A: It’s all pretty rewarding, otherwise I couldn’t do it. In 2003, I was assigned to do a series of stories on the 50th anniversary of the ascent of Mount Everest and trekked to base camp. This was unique as I had no contact with anyone until I returned to Kathmandu. I received an award for Best Video of the Year.

Some of the most challenging/interesting:

Covering the 9/11 attacks in the U.S from Pakistan: We had gone to Pakistan before the U.S. had boots on the ground in Afghanistan and the Taliban still had an embassy in Islamabad.

Following this, I had two assignments in Afghanistan.

The mass shooting in Christchurch: Due to the nature of this attack, it was very difficult to get people to talk on camera. You have to build trust. Introduce yourself and then give them some space, and they would open up.

The Boxing Day tsunami: I reported from Thailand, spending most of my time at Khao Lac and Phi Phi island with the Thai navy recovering bodies.

The Lindt Cafe siege in Sydney: Waiting for the hostage situation to end, I provided live cover for over 15 hours without leaving my spot.
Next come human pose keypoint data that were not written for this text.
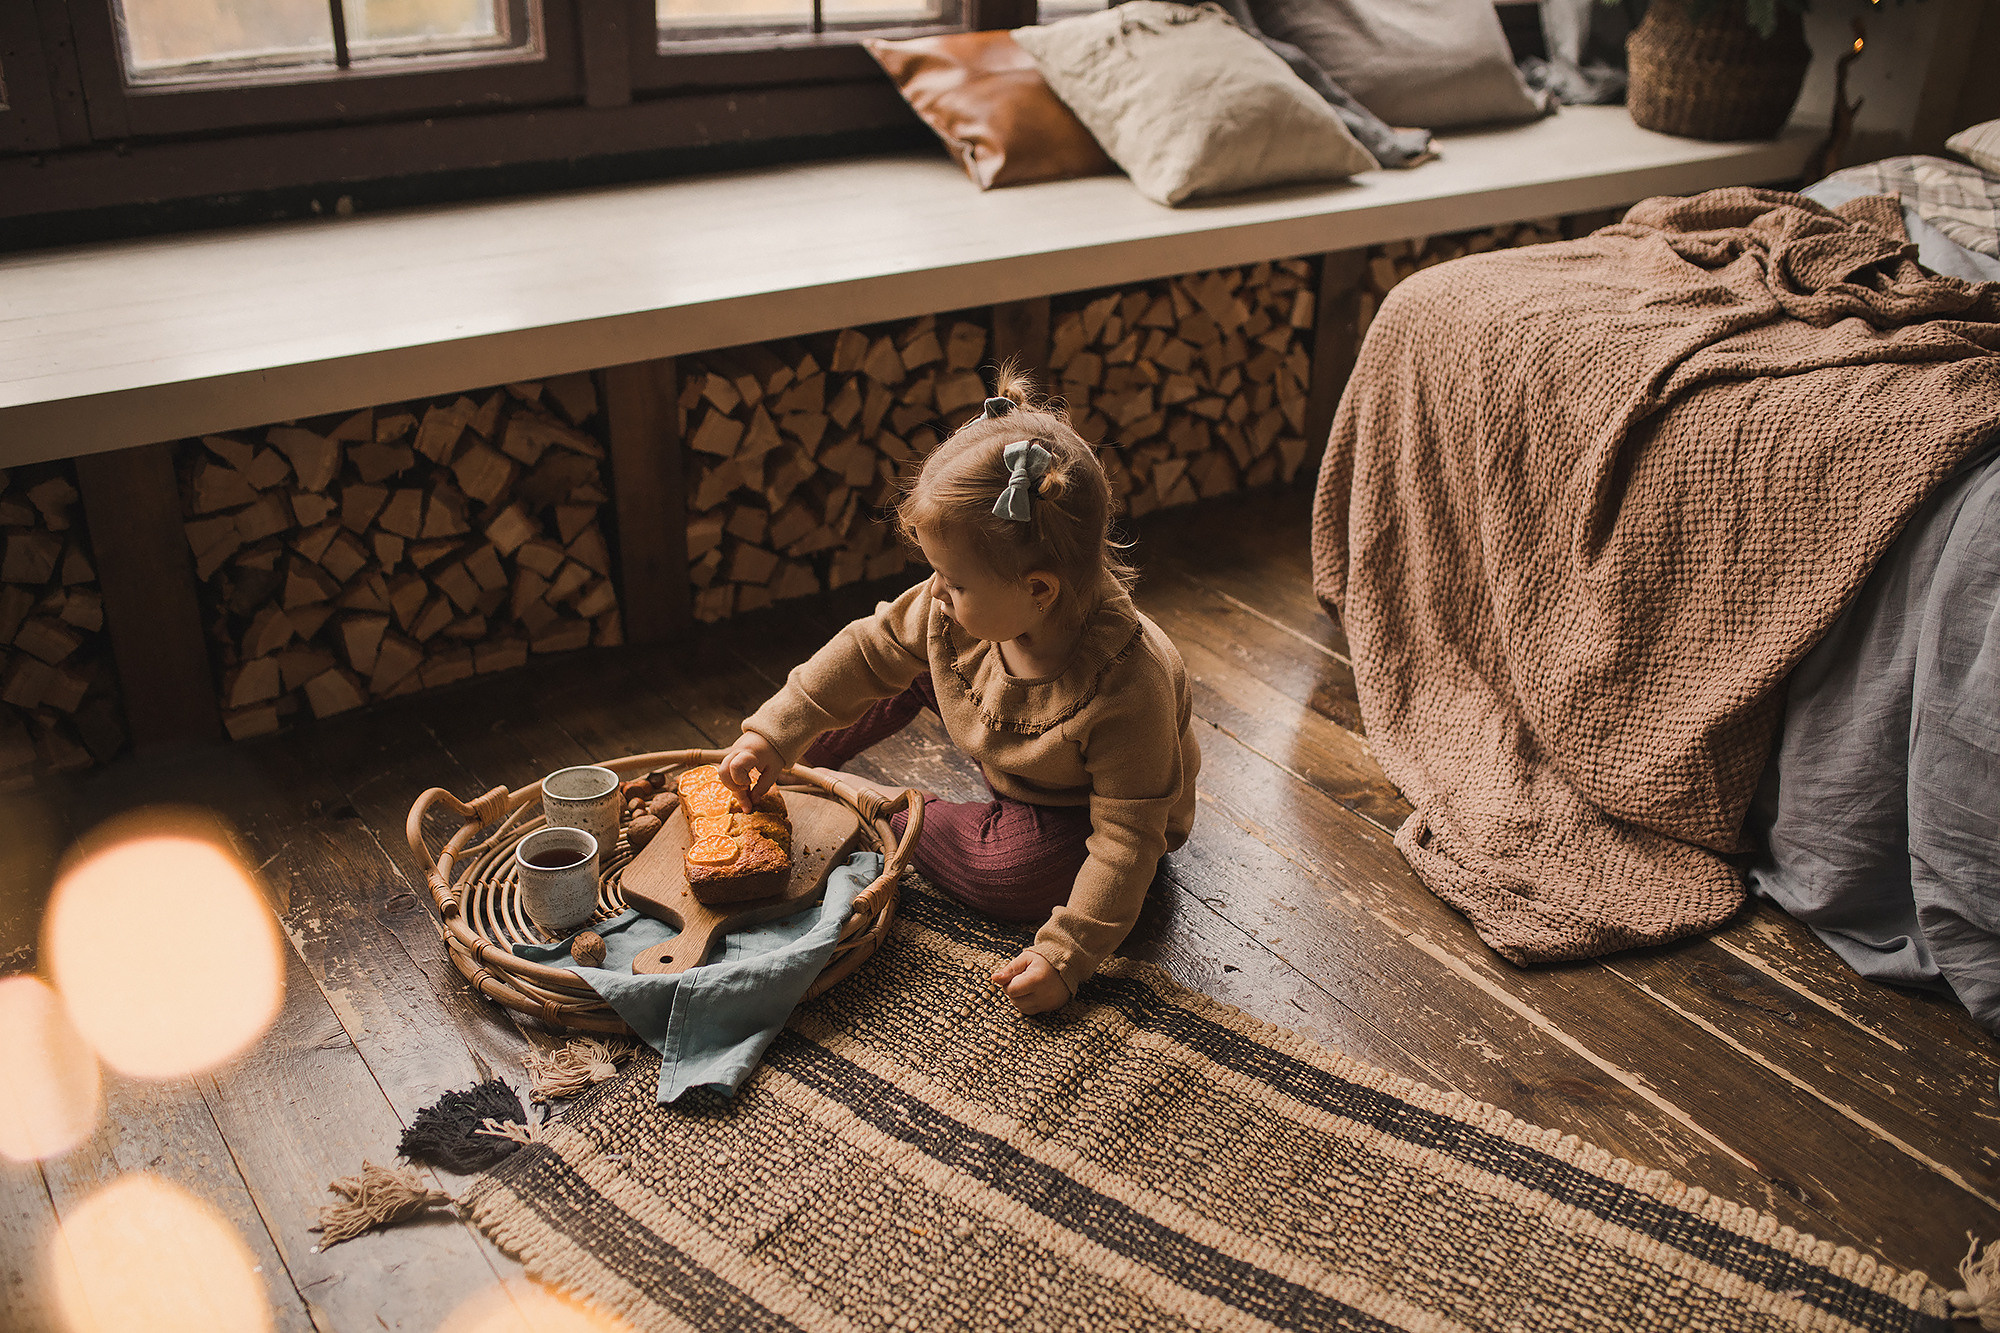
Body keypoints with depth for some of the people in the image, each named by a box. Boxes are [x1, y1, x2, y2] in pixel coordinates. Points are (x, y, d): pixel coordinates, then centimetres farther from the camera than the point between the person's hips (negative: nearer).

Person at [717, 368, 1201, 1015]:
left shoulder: (1127, 688, -42)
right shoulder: (957, 610, -25)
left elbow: (1127, 838, -36)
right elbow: (870, 650, -11)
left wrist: (1065, 956, -37)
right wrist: (775, 734, -13)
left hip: (1085, 810, -5)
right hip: (1010, 762, 6)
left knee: (1008, 875, -30)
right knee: (917, 664, 0)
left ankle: (888, 811, -3)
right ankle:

Probably the longest I have ever stood in one place.

Q: Can you imagine being anything other than a video journalist? If so, what?

A: A marine biologist.

Q: Anything else you’d like to share?

A: The team you have behind you is important to the success of any video journalist in the field. Without support from my small video team in Sydney and the Asia Video Desk in Singapore, none of this would be possible. They’re an awesome bunch of people.